Scaling automation can feel hopeless at times, with day to day activites feeling more like death from a thousand cuts than empowered and agile.
At the John Lewis and Waitrose Partnership in the automation team, new code or changes to existing code needed to be managed. These two activities were managed via Jira [https://www.atlassian.com/software/jira]. We used this tool to manage our automation development and therefore all development work was tracked through it. Both activities posed problems for the automation team:
- Requests to change production code (because of a bug or scope change) often originate from the business users who may not have Jira access. The option of providing Jira access across the business and providing ongoing maintenance and training was deemed too high an overhead. The business had G Suite, and so a Google Sheet was created and shared with the business for them to add their change requests to. This Google Sheet was then reviewed weekly and Jira tickets created by double typing the change request submission from the Google Sheet into the Jira ticket. This process was very time consuming, highly manual and meant that these change requests were not allocated to the sprint backlogs when they were raised.
- Requests to release code to production by the automation team members needed to be tracked as an development activity and for auditability ensuring the checks and balances were in place to maintain the Partnership’s code base and reduce technical debt. We initially approached this by creating a new “Release Request” ticket type in Jira and publishing guidelines to the team about which fields need to be populated and examples of the required level of detail. This process had inherent issues — the Jira requests were time-consuming to populate and even though an example ticket had been created (for the team to mimic), inconsistencies in the tickets started to emerge causing delays in the release activities and this area turned into a delivery bottleneck.
Our solution had two principal components: a Google Form to capture ticket information, and an associated Google Apps Script to execute ticket creation. Simplicity was at the heart of the design; as well as being simple for the user, we wanted the solution to be simple to code!
The high-level flow:
Once the user has submitted a form, the Google Apps Script code executes. It started off by using the respondent’s email address to find their associated Jira username if any. This was so the respondent can be added as the ticket’s Reporter, which comes in handy for allowing our internal team members to be automatically subscribed to ticket notifications.
Next: populate the ticket’s JSON body from the captured form data. Note that the empty string was used for the Assignee field which corresponds to the ‘Unassigned’ Jira user, highlighting the fact that anyone in our team can pick up the CR from the backlog:
Now create the parameters to send along with the payload (method type, content type, and so on), execute the request using the UrlFetchApp class, and voila! A ticket has been created with all the right information in all the right fields and without the user having to know anything about Jira.
The last thing to do was use the MailApp class to email the user with the ticket number, and a direct hyperlink if they have Jira access. Of course, there’s also a bunch of error handling throughout to ensure the user at least gets some meaningful response should the ticket creation not be successful. Given that the input was standardised thanks to the Google Form, the only times we see failures were he rare occasions when Jira was unavailable.
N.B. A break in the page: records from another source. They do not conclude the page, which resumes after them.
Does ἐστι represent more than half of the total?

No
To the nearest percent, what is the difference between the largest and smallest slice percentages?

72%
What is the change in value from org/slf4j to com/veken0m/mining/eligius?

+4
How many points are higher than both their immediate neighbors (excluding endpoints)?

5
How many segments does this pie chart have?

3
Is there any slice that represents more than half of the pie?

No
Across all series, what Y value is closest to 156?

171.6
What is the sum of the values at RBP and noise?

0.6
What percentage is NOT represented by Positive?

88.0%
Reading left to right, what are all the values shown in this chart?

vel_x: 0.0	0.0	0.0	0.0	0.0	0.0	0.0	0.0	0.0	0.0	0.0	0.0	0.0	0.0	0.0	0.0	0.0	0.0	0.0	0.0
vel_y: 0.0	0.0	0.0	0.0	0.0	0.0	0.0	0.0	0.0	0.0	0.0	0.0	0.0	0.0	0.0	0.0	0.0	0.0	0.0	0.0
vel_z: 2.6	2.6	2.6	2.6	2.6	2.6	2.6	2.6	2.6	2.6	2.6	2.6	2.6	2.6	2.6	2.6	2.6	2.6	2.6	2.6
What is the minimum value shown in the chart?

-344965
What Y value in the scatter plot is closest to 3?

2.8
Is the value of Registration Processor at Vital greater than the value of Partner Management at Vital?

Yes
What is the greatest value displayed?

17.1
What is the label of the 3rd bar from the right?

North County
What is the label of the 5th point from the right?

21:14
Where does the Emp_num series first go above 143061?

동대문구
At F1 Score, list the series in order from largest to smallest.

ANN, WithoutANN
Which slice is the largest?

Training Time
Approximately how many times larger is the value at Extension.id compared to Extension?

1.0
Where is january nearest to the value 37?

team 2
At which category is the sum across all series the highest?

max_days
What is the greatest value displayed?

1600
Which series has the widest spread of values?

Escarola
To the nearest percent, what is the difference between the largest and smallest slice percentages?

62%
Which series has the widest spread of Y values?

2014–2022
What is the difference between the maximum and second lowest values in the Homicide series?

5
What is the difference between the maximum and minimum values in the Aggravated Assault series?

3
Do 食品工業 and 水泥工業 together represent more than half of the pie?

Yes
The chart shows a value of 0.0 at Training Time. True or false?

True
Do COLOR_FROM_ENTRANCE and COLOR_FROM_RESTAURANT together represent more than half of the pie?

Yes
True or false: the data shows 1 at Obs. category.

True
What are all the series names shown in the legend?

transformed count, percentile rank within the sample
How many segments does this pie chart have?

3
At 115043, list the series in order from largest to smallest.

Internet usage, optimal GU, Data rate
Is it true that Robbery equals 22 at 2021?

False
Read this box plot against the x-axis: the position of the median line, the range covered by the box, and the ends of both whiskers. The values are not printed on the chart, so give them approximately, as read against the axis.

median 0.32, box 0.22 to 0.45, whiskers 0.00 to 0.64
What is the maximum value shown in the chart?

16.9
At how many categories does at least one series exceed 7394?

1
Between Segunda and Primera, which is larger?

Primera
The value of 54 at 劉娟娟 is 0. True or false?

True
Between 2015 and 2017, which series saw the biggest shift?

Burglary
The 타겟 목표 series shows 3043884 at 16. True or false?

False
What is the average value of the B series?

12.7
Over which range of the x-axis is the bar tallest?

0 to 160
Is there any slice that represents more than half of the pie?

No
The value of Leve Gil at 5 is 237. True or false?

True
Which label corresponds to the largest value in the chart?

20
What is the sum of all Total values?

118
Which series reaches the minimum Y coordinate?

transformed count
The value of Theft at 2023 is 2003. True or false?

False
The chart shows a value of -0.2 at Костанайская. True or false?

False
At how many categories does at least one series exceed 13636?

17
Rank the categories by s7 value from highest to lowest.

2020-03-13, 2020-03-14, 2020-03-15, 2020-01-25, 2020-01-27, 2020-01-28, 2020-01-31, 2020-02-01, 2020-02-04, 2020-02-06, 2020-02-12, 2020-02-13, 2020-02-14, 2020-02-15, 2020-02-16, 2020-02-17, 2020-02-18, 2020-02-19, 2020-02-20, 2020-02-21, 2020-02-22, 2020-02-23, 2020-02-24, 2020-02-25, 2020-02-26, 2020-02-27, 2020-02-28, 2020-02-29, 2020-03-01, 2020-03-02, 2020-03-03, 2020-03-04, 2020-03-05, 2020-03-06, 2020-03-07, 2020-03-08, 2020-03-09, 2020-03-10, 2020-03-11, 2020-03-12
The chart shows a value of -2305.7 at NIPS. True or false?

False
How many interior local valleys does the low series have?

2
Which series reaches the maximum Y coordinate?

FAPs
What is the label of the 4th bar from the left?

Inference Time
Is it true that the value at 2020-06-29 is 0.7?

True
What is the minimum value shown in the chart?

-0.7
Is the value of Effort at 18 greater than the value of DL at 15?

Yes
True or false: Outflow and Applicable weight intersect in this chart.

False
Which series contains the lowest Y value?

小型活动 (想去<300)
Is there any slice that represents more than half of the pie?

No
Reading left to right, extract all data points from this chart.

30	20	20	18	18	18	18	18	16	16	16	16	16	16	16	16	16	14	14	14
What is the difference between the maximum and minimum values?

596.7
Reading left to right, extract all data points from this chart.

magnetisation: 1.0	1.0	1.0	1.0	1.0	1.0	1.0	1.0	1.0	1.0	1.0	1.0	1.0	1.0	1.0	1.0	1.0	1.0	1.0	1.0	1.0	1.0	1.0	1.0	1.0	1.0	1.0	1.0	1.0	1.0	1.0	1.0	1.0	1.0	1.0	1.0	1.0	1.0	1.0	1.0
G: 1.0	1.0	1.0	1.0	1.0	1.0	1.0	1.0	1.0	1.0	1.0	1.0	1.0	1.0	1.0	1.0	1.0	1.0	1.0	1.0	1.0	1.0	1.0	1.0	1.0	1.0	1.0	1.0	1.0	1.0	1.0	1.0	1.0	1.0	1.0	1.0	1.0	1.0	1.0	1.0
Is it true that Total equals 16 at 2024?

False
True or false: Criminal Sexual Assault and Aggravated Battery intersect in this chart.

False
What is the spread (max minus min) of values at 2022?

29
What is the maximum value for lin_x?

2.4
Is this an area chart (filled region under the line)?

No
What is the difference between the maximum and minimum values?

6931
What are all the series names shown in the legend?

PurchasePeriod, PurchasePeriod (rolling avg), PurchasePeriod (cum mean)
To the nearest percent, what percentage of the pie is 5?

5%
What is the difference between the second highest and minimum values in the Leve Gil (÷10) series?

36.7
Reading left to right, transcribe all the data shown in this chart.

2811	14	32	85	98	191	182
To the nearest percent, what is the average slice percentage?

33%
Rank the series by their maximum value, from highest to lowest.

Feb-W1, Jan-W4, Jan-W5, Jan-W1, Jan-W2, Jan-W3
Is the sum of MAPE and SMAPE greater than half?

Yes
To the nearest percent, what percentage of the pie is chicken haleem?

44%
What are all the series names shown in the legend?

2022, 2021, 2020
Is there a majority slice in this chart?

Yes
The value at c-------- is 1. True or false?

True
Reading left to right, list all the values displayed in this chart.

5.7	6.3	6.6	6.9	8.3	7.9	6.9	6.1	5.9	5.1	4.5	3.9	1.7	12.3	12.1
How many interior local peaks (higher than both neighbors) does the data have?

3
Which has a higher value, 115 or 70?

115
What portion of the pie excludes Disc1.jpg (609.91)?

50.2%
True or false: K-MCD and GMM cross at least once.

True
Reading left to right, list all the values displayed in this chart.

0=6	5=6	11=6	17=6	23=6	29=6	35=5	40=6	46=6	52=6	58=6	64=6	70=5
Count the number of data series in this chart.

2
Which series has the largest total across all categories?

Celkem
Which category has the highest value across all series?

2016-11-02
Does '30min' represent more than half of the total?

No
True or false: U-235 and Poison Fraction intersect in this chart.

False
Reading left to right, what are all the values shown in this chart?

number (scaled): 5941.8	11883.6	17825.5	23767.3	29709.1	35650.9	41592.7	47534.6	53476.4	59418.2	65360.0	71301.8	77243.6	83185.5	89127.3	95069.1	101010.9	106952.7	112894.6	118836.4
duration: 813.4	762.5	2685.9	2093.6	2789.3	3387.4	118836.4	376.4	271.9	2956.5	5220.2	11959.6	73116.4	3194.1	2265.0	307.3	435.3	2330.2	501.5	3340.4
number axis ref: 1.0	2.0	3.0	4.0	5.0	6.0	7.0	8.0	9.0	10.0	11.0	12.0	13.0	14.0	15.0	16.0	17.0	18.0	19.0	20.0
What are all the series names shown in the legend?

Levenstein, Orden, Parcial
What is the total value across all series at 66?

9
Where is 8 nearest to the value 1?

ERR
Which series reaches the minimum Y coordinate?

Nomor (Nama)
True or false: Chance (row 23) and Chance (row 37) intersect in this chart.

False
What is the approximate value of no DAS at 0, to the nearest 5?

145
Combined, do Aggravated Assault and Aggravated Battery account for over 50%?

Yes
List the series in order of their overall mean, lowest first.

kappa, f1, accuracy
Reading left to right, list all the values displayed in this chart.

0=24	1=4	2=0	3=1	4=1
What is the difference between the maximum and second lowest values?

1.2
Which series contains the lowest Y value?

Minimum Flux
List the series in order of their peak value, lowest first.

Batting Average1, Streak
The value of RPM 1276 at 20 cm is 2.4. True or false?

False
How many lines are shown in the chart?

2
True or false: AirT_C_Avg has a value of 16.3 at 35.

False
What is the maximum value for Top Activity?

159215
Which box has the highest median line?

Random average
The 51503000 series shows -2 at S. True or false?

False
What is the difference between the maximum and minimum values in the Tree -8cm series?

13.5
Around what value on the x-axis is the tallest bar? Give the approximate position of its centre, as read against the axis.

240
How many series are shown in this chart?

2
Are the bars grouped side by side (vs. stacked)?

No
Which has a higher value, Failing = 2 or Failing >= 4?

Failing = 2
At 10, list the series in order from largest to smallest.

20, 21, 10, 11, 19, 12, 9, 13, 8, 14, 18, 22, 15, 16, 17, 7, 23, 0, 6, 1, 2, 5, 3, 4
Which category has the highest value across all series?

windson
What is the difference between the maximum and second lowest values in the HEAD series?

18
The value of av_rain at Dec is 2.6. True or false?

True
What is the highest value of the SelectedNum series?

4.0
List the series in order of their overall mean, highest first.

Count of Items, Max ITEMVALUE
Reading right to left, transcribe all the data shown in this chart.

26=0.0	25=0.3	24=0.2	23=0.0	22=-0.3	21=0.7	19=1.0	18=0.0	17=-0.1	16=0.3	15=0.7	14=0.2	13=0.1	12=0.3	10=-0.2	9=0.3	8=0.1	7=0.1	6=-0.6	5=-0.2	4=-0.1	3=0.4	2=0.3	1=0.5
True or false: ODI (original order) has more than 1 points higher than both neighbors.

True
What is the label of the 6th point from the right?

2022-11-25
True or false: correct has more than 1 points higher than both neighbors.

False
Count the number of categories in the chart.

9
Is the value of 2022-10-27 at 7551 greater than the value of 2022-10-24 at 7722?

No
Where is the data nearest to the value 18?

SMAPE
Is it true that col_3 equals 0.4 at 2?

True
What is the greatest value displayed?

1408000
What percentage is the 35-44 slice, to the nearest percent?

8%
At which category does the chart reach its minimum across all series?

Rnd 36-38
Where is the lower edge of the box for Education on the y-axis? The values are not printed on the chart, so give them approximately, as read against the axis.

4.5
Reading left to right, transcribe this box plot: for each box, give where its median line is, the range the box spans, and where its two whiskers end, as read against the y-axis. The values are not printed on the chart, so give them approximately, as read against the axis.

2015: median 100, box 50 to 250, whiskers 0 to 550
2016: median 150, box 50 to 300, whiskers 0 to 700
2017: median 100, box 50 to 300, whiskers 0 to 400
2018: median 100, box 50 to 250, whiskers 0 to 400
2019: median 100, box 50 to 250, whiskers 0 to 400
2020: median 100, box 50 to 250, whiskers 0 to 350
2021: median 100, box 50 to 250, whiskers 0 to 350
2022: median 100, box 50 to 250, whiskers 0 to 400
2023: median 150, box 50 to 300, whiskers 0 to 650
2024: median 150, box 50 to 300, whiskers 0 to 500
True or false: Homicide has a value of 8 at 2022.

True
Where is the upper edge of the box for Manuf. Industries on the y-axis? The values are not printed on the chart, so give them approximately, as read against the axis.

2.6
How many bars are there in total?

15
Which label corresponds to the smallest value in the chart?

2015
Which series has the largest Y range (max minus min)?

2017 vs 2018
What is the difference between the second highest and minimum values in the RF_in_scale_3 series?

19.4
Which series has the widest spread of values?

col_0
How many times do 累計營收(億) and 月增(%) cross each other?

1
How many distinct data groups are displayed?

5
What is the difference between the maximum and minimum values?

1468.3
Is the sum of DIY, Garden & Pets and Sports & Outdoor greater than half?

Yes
By abstracting the Jira input layer (via a Google Form) both requests (change and release) requests created a variety of benefits:
- Ease: Google UI more intuitive and recognisable
- Speed: The Google forms were quicker to complete compared to natively creating the tickets in Jira
- Access: Business users (via the Google Form link) can create Jira tickets
- Standardised: All Jira tickets raised via the Google Forms can have mandated content and a consistent look and feel
- Customisable: The Google Form can be created with explanations, examples and prompts to provide assistance and guidance
- Automated: Requests via the Google Form were immediately created in our centralised delivery tool, rather than the previous double entry solution
- Interactive: The Google Form can be built to populate fields from Jira and this bi-directional feature improves the form option further
The Google Form integration with Jira has been such a success that its was used internally by team rather than via the Jira UI to raise code changes. This in-house use of the Google Form furthers the standardisation and provides a working insight into the Google Form for further improvements/integration creating an effective feedback loop.